* **EXCERPTED TEXT**:
What does all of this mean to borrowers?
We don’t know for sure. FSA’s goal is a good one: to provide a more efficient and effective customer experience to students, parents, and borrowers. Their stated intention is to require vendors to provide contact center operations and back-office processing activities encompassing the full student aid lifecycle, from disbursement to payoff, in a manner consistent with leading financial services providers and other industry leaders. What’s being questioned is the execution.
Given the little we know about pricing for the BPO contract from the Navient complaint, one wonders whether borrower servicing will be impacted. In other words, will the awardees be forced to modify services in order to not lose money on the contract?
Another potential issue is the loss of institutional knowledge held by the major servicers that did not end up with a contract. There are more than 50 repayment programs out there. And they are quite complicated. Even when Congress discontinues a program, borrowers already in the program still continue with it. So, servicers must continue to honor those programs, plus learn to handle the new ones. This is not a trivial consideration. Nothing about federal student loan servicing is simple and straightforward.
So, what does all of this mean to federal student loan debt collectors?

* **DATA SHOWN**:
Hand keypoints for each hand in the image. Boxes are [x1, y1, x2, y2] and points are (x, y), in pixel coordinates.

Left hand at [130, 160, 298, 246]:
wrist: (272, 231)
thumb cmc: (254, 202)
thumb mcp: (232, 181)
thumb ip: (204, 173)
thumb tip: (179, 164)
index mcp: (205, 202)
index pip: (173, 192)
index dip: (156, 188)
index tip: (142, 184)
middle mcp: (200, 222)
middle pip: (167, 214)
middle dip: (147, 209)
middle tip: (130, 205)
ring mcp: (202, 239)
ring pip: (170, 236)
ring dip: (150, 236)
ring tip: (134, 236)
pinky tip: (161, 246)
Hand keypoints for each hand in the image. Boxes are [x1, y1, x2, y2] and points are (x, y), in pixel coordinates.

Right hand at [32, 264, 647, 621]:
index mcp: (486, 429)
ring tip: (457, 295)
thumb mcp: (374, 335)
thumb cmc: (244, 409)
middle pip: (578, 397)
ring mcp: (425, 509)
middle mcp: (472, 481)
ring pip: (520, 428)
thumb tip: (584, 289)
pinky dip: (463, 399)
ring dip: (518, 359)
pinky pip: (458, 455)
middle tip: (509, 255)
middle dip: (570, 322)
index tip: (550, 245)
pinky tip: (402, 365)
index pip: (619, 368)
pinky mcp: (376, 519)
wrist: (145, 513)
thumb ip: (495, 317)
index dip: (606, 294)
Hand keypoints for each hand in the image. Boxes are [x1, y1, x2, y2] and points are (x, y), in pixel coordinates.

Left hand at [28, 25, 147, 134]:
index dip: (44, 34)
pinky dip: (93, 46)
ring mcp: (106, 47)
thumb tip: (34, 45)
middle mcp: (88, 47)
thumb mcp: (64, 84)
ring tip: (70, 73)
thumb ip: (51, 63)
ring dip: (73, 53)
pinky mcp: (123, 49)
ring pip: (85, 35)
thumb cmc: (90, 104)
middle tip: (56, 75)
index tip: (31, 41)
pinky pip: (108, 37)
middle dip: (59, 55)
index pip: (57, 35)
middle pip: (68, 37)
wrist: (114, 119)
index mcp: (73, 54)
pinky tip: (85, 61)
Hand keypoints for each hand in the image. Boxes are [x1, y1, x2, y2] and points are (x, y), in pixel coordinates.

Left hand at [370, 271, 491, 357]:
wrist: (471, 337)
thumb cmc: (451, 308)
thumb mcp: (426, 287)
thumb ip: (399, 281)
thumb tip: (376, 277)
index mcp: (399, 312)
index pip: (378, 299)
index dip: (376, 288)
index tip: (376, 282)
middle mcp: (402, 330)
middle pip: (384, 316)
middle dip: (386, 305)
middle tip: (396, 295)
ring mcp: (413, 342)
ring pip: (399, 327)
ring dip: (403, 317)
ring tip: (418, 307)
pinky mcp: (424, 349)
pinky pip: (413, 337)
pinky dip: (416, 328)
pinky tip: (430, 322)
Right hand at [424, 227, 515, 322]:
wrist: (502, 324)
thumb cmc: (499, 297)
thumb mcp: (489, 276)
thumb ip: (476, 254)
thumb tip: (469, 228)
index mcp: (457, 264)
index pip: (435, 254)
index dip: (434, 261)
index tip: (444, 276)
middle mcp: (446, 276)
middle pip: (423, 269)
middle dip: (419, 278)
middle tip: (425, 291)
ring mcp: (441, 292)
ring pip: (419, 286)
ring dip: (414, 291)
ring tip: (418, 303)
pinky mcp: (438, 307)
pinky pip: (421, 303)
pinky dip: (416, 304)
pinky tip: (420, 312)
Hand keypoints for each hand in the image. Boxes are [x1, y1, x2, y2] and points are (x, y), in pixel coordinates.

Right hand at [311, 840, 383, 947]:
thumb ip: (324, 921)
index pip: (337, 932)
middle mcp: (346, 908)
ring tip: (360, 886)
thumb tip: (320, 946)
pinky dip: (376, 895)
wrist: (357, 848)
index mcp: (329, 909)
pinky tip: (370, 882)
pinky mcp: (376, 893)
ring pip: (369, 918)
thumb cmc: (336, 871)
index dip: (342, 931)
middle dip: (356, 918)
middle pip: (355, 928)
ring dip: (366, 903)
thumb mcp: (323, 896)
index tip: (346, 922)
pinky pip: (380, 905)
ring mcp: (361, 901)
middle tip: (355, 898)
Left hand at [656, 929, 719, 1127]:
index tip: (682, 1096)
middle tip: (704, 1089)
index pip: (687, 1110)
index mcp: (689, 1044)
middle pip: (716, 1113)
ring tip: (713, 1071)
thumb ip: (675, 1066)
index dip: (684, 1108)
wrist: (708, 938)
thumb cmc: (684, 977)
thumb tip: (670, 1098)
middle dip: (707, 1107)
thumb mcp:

* **USING THE INFORMATION**:
1) According to the excerpt on federal student loan servicing, why is losing the institutional knowledge held by major servicers without a contract a concern? Answer in one to three sentences.
2) Carry on the excerpt on federal student loan servicing from the point where it stops.

* **ANSWERS FOR THE TASKS**:
1) There are more than 50 complicated repayment programs, and borrowers already in a program stay in it even after Congress discontinues that program. Servicers must therefore keep honoring those older programs while also learning to handle the new ones.

2)
Well, following the long saga of litigation over the large Private Collection Agency (PCA) solicitation that concluded almost exactly one year ago with FSA coming out the winner, the small PCAs were left holding the whole bag. Many wondered whether NextGen would be the death knell of PCAs altogether, as FSA implemented its “enhanced servicing” plan primarily using loan servicers (like Navient) rather than PCAs.
The small PCAs received a 5-year contract extension in September 2019, so that ends in 2024. I suspect FSA will issue a new solicitation for small PCAs in 2022 or 2023 so that they are covered going forward.
Given the numerous restarts of NextGen, it’s unclear what the need will or won’t be by 2024. Under the best of circumstances, a systems project of this magnitude takes several years to complete. FSA had expected to be up and running in just two.
Also, if the November election brings significant change to Congress and/or the Administration, this could also bring a new approach to federal student loan servicing. For one, we know that Democrats have an interest in at least some form of student debt forgiveness.
Another also is that a “CARES Act 2” may potentially include an extension on federal student loan payment forbearance (the current forbearance expires September 30, 2020).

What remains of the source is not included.